Sudoku Solver by Backtracking question update

Question

Assuming a two dimensional array holding a 9x9 sudoku grid, where is my solve function breaking down? I'm trying to solve this using a simple backtracking approach. Thanks!

bool solve(int grid[9][9])
{
 int i,j,k;
 bool isSolved = false;

  if(!isSolved(grid))
   isSolved = false;

  if(isSolved)
   return isSolved;

  for(i=0; i<9; i++)
  {
   for(j=0; j<9; j++)
   {
    if(grid[i][j] == 0)
    {
     for(k=1; k<=9; k++)
     {
      if(legalMove(grid,i,j,k))
      {
       grid[i][j] = k;
       isSolved = solve(grid);
       if (isSolved)
        return true;
      }
      grid[i][j] = 0;
     }
     isSolved = false;
    }
   }
  }

return isSolved;
}

Even after changing the 'isSolved' issues, my solution seems to breakdown into an infinite loop. It appears like I am missing some base-case step, but I'm not sure where or why. I have looked at similar solutions and still can't identify the issue. I'm just trying to create basic solver, no need to go for efficiency. Thanks for the help!

Answer 1

You refer to isSolved as both a function and a boolean variable. I don't think this is legal, and its definitely not smart.

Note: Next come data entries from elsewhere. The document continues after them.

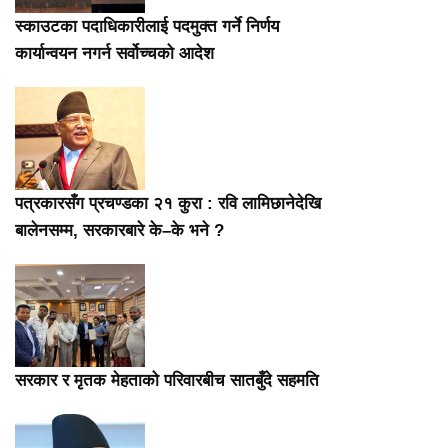
स्काउटका पदाधिकारीलाई पदमुक्त गर्ने निर्णय
कार्यान्वयन नगर्न सर्वोच्चको आदेश
पत्रकारसँग प्रचण्डका २१ कुरा : रवि लामिछानेदेखि
बालेनसम्म, सरकारबारे के–के भने ?
सरकार र मृतक मेहताको परिवारबीच सातबुँदे सहमति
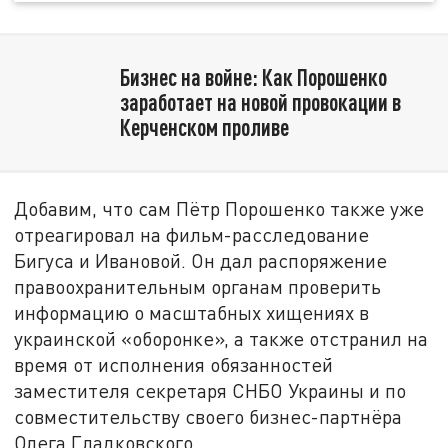
Бизнес на войне: Как Порошенко
заработает на новой провокации в
Керченском проливе
Добавим, что сам Пётр Порошенко также уже
отреагировал на фильм-расследование
Бигуса и Ивановой. Он дал распоряжение
правоохранительным органам проверить
информацию о масштабных хищениях в
украинской «оборонке», а также отстранил на
время от исполнения обязанностей
заместителя секретаря СНБО Украины и по
совместительству своего бизнес-партнёра
Олега Гладковского.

Your functions should have distinct names from your variables.

Answer 2

It seems that regardless of whether or not it is a legal move, you are assigning "0" to the square, with that "grid[i][j] = 0;" line. Maybe you meant to put "else" and THEN "grid[i][j] = 0;" ?

Answer 3

Yea your base case is messed up. In recursive functions base cases should be handled at the start. You got

bool isSolved = false;

if(!isSolved(grid))
    isSolved = false;

if(isSolved)
    return isSolved;

notice your isSolved variable can never be set to true, hence your code

if(isSolved)
    return isSolved;

is irrelevant.

Even if you fix this, its going to feel like an infinite loop even though it is finite. This is because your algorithm has a possible total of 9*9*9 = 729 cases to check every time it calls solve. Entering this function n times may require up to 729^n cases to be checked. It won't be checking that many cases obviously because it will find dead ends when placement is illegal, but whose to say that 90% of the arragements of the possible numbers result in cases where all but one number fit legally? Moreover, even if you were to check k cases on average where k is a small number (k<=10) this would still blow up (run time of k^n.)

The trick is to "try" placing numbers where they will likely result in a high probability of being the actual good placement. Probably the simplest way I can think of doing this is a constraint satisfaction solver, or a search algorithm with a heuristic (like A*.)

I actually wrote a sudoku solver based on a constraint satisfaction solver and it would solve 100x100 sudokus in less than a second.

If by some miracle the "brute force" backtracking algorithm works well for you in the 9x9 case try higher values, you will quickly see a deterioation in run time.

I'm not bashing the backtracking algorithm, in fact I love it, its been shown time and time again that backtracking if implemented correctly is far more efficient than "dynamic programming", however, in your case you aren't implementing it correctly. You are bruteforcing it, you might as well just make your code non-recursive, it will accomplish the same thing.